While this strategy seems primed only to reinvigorate subscription-based publishing, it could also work in B2B content marketing—as a strategy to reduce price sensitivity.

We content marketers understand the power of valuable content. As sales guru and author Jill Konrath points out, our prospects are overwhelmed 24/7. Anything we give them that’s relevant and timely to help them solve a priority problem puts us way ahead of the pack.

Do that often and consistently enough, price sensitivity becomes less and less of an issue. Customers will look for any excuse to work with you—and refer you with fervor to others.

Why? Because you’ve differentiated yourself. “When customers can’t differentiate, they default to price as a key factor,” says Konrath in her book SNAP Selling. Your relevant reader-focused content keeps prospects (and your sales folks) from falling into that trap by establishing yourself as credible, trustworthy, and dialed in to their needs. They feel confident that their priorities are your priority.

How can we transition our content marketing efforts to overcome price sensitivity?

1. Know who matters.

HBR acknowledges a “significant investment” in audience analytics along with other tactics to identify what readers want and are willing to pay for. If you haven’t already, invest serious time in getting to know your audiences. Talk to your customers. Talk to your salespeople about your customers. Adele Revella, founder of the Buyer Persona Institute even recommends talking to prospects your company wasn’t able to close. If you have analytics at your disposal, all the better. Identify all the people thatneed your help, then hone in on their unique pain points and hot topics. This is a cornerstone of the strategy—you can’t win big without it.
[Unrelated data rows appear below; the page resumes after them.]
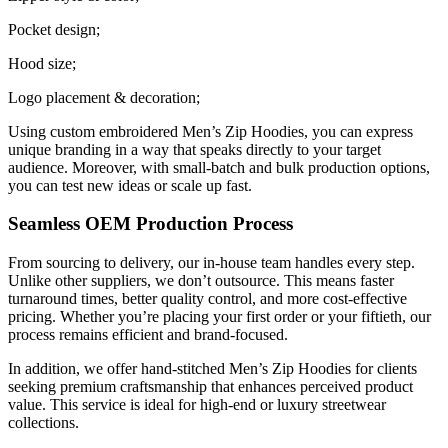
Pocket design;
Hood size;
Logo placement & decoration;
Using custom embroidered Men’s Zip Hoodies, you can express
unique branding in a way that speaks directly to your target
audience. Moreover, with small-batch and bulk production options,
you can test new ideas or scale up fast.
Seamless OEM Production Process
From sourcing to delivery, our in-house team handles every step.
Unlike other suppliers, we don’t outsource. This means faster
turnaround times, better quality control, and more cost-effective
pricing. Whether you’re placing your first order or your fiftieth, our
process remains efficient and brand-focused.
In addition, we offer hand-stitched Men’s Zip Hoodies for clients
seeking premium craftsmanship that enhances perceived product
value. This service is ideal for high-end or luxury streetwear
collections.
2. Think like a premium publisher.

The whole idea here is to create content so valuable and targeted that if you were a publisher prospects would pay for it. Create content that’s high quality and highly aligned to prospects’ (or customers’) priorities. Make sure it’s well written, well researched, and accessible. Avoid talking down to your readers, but don’t pander either—your content’s tone should present you as an equal. The final touch? Professional production. Your content should look as good as it reads or sounds.

3. Develop content packages.

If the pain point runs deep enough, consider creating content packages so that content related to their Big Issue moves with prospects through the buying cycle. This not only keeps their problem (and your solution) a priority, it maximizes the time you’ve spent understanding and addressing their issues.

Let’s say we offer an online time and attendance system. A pain point for one of our audiences (retail business owners) is managing overtime costs. We could start with a blog post covering three reasons why overtime costs are skyrocketing in retail, then link to an opt-in white paper on how a time and attendance system can help manage overtime more effectively. We follow up with a case study on a customer who reduced their overtime costs by six percent when they switched to our system, then we invite prospects to schedule a free demo (where overtime-specific features will be emphasized). Once they’ve decided to go with us, we send them a link to a video of our in-house expert walking through how our new customer can use her system to implement specific overtime management strategies.

See how this depends on understanding our prospect really, really well? It requires that we uncover their burning priority and deliver publisher-quality content to help them solve it. Fair warning: This strategy isn’t for the faint of heart. But if we nail it, our prospects will be less likely to be sensitive about price because we've proved their priorities are our priorities.